Puis il leur dit : Le sabbat a été fait pour l’homme, et non l’homme pour le sabbat, de sorte que le Fils de l’homme est maître même du sabbat (Marc 2:27-28).

  1. Honore ton père et ta mère, afin que tes jours se prolongent sur la terre que l’Éternel, ton Dieu, te donne (Ex. 20:12).

C’est lui qui, dans les jours de sa chair, offrit à grands cris et avec larmes, des prières et des supplications à Celui qui pouvait le sauver de la mort.  Ayant été exaucé à cause de sa piété, il a appris, bien qu’il fût Fils, l’obéissance par ce qu’il a souffert.  Après avoir été élevé à la perfection, il est devenu pour tous ceux qui lui obéissent l’auteur d’un salut éternel, Dieu l’ayant proclamé souverain sacrificateur selon l’ordre de Melchisédek (Héb. 5:7-10).

  1. Tu ne commettras pas d’homicide (Ex. 20:13).

Le Dieu d’Abraham, d’Isaac et de Jacob, le Dieu de nos pères, a glorifié son serviteur Jésus, que vous avez livré et renié devant Pilate qui avait jugé bon de le relâcher.  Mais vous, vous avez renié le Saint et le Juste, et vous avez demandé comme une faveur qu’on vous remette un meurtrier.  Vous avez fait mourir le prince de la vie, que Dieu a ressuscité d’entre les morts ; nous en sommes témoins (Actes 3:13-15).

  1. Tu ne commettras pas d’adultère (Ex. 20:14).

Vous avez entendu qu’il a été dit : « Tu ne commettras pas d’adultère ».  Mais moi je vous dis : Quiconque regarde une femme pour la convoiter a déjà commis adultère avec elle dans son cœur (Matt. 5:27-28).

  1. Tu ne commettras pas de vol (Ex. 20:15).

Mais Zachée, debout devant le Seigneur, lui dit : « Voici, Seigneur : je donne aux pauvres la moitié de mes biens, et si j’ai fait tort de quelque chose à quelqu’un, je lui rends le quadruple ».  Jésus lui dit : « Aujourd’hui le salut est venu pour cette maison, parce que celui-ci est aussi un fils d’Abraham.  Car le Fils de l’homme est venu chercher et sauver ce qui était perdu » (Luc 19:8-10).

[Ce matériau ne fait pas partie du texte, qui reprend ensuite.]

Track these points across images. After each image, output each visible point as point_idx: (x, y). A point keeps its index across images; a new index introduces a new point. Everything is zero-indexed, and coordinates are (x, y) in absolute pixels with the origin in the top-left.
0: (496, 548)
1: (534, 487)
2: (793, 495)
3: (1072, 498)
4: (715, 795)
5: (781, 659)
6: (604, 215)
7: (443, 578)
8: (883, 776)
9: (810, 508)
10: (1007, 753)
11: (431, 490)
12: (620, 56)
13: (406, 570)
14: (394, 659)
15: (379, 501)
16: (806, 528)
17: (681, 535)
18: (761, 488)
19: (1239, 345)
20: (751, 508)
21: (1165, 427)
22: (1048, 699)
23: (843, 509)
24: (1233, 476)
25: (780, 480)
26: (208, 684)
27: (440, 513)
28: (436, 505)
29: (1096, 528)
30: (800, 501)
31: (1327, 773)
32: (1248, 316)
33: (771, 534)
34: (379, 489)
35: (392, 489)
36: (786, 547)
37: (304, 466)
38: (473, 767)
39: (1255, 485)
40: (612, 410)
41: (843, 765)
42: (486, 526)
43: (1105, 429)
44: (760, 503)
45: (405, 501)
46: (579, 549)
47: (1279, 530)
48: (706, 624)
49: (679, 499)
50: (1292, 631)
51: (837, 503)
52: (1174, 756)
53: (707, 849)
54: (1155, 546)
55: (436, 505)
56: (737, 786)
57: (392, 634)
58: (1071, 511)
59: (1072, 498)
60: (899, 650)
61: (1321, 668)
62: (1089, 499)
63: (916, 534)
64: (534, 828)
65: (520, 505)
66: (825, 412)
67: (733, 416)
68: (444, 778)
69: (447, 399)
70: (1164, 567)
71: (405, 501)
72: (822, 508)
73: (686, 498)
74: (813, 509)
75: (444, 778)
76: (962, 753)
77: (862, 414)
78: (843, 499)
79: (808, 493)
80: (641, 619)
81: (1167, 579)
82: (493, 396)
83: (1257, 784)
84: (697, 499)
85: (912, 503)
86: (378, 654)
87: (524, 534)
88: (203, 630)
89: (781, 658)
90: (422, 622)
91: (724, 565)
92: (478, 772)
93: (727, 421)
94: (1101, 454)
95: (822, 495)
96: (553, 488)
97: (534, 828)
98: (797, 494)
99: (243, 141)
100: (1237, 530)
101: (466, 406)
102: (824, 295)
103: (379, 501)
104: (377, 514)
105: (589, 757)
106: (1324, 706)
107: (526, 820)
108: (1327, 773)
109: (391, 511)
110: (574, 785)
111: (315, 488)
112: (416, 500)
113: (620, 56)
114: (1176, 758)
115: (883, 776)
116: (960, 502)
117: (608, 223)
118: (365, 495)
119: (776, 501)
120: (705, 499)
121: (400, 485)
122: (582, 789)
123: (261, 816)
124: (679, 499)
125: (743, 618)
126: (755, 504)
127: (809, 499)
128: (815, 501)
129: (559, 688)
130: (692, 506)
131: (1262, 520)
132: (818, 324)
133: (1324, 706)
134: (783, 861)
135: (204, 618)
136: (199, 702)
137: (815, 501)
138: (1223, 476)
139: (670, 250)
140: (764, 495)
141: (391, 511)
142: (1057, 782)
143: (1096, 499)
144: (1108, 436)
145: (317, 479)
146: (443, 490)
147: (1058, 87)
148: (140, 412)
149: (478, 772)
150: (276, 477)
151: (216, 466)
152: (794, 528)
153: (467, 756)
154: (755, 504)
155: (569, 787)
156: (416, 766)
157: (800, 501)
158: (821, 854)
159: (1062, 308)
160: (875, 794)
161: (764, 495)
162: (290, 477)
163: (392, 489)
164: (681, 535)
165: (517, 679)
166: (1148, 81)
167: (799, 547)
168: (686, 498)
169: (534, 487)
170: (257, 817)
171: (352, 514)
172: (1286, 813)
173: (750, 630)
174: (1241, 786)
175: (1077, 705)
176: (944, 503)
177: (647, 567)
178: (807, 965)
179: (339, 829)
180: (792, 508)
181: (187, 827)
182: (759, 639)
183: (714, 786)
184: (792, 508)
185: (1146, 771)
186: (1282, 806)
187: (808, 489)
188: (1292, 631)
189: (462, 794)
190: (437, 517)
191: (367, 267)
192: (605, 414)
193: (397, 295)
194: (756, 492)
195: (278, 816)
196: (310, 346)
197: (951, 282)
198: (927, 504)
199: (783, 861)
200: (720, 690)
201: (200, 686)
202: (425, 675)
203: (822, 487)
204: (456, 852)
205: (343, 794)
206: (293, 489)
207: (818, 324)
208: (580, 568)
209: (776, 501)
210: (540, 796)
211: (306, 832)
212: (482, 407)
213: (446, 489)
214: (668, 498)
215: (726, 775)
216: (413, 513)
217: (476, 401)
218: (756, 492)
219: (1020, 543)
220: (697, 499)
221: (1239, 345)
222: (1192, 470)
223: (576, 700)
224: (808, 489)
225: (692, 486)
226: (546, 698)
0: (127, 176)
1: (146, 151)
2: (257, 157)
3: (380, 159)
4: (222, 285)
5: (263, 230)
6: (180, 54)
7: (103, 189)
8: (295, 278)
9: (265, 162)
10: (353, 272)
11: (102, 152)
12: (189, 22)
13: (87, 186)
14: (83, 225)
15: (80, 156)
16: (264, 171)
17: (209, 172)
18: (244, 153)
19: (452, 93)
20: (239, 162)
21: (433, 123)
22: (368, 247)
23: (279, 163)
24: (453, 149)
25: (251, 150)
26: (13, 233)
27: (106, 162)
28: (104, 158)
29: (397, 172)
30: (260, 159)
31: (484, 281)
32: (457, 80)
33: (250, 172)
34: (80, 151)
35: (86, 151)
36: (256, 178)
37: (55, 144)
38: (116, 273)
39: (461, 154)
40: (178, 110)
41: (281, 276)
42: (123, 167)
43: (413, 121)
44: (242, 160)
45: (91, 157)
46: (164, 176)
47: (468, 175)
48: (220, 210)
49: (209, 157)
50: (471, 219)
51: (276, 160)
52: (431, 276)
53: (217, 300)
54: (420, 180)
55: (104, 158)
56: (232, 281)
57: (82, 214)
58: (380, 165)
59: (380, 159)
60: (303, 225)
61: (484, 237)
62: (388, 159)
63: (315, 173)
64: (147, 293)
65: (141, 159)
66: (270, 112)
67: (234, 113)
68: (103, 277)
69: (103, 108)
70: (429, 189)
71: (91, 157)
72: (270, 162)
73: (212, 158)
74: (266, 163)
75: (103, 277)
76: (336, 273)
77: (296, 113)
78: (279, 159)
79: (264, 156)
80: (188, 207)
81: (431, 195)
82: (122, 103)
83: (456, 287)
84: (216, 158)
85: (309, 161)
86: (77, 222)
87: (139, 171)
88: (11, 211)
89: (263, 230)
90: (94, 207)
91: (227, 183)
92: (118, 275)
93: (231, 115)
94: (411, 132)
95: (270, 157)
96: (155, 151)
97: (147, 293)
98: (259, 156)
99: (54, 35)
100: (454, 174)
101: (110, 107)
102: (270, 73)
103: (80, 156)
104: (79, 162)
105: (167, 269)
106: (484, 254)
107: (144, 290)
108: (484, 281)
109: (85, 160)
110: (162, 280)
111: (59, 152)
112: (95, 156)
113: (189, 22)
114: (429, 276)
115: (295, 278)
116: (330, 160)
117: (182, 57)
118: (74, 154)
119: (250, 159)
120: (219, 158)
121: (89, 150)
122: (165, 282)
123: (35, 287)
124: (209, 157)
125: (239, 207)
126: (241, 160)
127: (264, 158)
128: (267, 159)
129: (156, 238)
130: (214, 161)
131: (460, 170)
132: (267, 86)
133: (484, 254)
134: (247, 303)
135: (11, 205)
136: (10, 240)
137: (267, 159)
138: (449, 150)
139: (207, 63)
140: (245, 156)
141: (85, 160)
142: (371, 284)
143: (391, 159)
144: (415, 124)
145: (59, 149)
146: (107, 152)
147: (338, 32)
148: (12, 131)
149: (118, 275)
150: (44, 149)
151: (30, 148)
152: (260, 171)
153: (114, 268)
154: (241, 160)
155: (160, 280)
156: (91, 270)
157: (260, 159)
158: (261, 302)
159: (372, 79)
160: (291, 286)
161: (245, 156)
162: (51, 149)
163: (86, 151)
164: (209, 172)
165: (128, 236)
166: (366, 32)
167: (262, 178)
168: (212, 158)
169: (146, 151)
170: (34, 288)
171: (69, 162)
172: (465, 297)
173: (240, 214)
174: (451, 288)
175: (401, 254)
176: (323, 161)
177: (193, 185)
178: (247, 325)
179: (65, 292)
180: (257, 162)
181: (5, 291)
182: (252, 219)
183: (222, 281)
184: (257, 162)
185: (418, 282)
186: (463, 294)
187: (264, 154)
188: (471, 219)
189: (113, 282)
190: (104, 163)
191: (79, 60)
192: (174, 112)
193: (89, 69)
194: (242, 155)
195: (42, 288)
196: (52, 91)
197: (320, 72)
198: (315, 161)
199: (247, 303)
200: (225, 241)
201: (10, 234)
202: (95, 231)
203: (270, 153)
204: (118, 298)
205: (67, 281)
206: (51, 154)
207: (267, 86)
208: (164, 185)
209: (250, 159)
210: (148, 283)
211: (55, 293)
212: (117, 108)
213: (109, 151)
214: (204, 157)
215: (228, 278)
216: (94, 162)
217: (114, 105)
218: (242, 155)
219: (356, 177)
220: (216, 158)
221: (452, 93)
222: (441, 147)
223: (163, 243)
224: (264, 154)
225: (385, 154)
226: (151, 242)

  1. Tu ne porteras pas de faux témoignage contre ton prochain (Ex. 20:16).

Les principaux sacrificateurs et tout le sanhédrin cherchaient quelque faux témoignage contre Jésus, pour le faire mourir. Mais ils n’en trouvèrent pas, quoique plusieurs faux témoins se soient présentés.  Enfin il en vint deux qui dirent : Celui-là a dit : « Je puis détruire le temple de Dieu et le rebâtir en trois jours (Matt. 26:59-61).

  1. Tu ne convoiteras pas la maison de ton prochain ; tu ne convoiteras pas la femme de ton prochain, ni son serviteur, ni sa servante, ni son boeuf, ni son âne, ni rien qui soit à ton prochain (Ex. 20:17).

Quelqu’un de la foule dit à Jésus : Maître, dis à mon frère de partager avec moi notre héritage.  Il répondit à cet homme : Qui m’a établi sur vous pour être juge ou faire des partages ? Puis il leur dit : Gardez-vous attentivement de toute cupidité ; car même dans l’abondance, la vie d’un homme ne dépend pas de ce qu’il possède (Luc 12:13-15).